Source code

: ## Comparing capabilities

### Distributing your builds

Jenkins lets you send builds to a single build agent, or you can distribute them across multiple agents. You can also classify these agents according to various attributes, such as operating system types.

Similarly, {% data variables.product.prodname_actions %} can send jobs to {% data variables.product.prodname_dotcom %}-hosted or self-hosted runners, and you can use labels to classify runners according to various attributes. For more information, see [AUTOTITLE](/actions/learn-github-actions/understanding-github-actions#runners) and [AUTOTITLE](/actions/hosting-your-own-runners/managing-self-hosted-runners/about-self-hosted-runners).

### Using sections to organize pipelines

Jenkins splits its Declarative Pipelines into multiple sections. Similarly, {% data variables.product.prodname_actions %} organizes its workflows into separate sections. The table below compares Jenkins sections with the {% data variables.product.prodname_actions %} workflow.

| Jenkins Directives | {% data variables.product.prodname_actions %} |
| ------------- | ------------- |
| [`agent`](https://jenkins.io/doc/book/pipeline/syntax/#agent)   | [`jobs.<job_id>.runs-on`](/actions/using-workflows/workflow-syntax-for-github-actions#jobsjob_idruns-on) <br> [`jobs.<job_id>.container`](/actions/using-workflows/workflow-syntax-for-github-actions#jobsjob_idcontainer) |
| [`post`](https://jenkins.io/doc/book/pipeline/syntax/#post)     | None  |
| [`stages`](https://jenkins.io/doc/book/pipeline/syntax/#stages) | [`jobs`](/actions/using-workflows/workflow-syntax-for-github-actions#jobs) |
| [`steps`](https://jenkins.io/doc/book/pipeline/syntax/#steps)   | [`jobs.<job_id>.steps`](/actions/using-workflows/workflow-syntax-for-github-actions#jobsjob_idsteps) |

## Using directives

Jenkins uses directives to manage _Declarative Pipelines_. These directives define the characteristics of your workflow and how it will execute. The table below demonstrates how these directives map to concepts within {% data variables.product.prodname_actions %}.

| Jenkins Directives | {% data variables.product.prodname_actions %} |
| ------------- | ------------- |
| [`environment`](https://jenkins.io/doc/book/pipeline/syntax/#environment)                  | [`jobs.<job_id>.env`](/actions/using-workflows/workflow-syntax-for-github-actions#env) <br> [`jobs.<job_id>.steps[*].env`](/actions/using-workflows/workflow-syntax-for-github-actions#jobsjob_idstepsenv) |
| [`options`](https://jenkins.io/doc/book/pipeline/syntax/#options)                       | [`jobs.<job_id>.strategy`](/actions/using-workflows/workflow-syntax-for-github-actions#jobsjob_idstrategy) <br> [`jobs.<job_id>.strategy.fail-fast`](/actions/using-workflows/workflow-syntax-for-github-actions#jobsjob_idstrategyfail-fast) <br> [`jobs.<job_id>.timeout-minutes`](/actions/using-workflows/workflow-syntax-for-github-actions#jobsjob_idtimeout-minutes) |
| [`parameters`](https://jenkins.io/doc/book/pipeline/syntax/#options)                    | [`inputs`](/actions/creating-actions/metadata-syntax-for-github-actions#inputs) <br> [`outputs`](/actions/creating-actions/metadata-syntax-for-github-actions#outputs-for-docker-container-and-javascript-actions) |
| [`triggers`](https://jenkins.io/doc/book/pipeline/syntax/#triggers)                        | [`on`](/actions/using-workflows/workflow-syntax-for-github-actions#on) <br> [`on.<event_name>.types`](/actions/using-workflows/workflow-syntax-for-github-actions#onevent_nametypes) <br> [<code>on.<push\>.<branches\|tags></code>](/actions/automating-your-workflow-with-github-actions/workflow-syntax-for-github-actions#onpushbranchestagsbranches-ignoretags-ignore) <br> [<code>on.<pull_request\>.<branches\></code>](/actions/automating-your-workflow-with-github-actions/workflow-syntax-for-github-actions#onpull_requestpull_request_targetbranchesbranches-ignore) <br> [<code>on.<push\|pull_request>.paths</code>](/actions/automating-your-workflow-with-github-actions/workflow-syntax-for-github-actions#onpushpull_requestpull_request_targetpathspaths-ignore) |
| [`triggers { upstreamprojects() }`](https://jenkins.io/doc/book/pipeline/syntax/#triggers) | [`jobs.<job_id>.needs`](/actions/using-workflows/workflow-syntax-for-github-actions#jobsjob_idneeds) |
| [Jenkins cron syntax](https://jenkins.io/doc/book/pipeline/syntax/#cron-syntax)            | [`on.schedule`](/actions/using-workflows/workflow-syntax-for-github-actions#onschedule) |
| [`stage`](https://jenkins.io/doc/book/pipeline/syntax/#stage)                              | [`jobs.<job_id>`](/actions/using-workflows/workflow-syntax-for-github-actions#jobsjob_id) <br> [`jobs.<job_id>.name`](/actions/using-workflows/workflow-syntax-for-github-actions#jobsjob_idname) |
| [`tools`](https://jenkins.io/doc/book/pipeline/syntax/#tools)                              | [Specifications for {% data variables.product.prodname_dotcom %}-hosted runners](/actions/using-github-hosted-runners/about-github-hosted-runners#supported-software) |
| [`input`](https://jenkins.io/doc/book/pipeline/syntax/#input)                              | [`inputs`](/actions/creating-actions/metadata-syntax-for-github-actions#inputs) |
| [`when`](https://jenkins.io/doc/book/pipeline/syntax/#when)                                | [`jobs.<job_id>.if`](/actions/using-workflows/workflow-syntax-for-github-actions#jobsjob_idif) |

□ □ □ □ □

Give the count of lines in the entries above that hold the word "creating", with no other words.

* **Completed task**: 2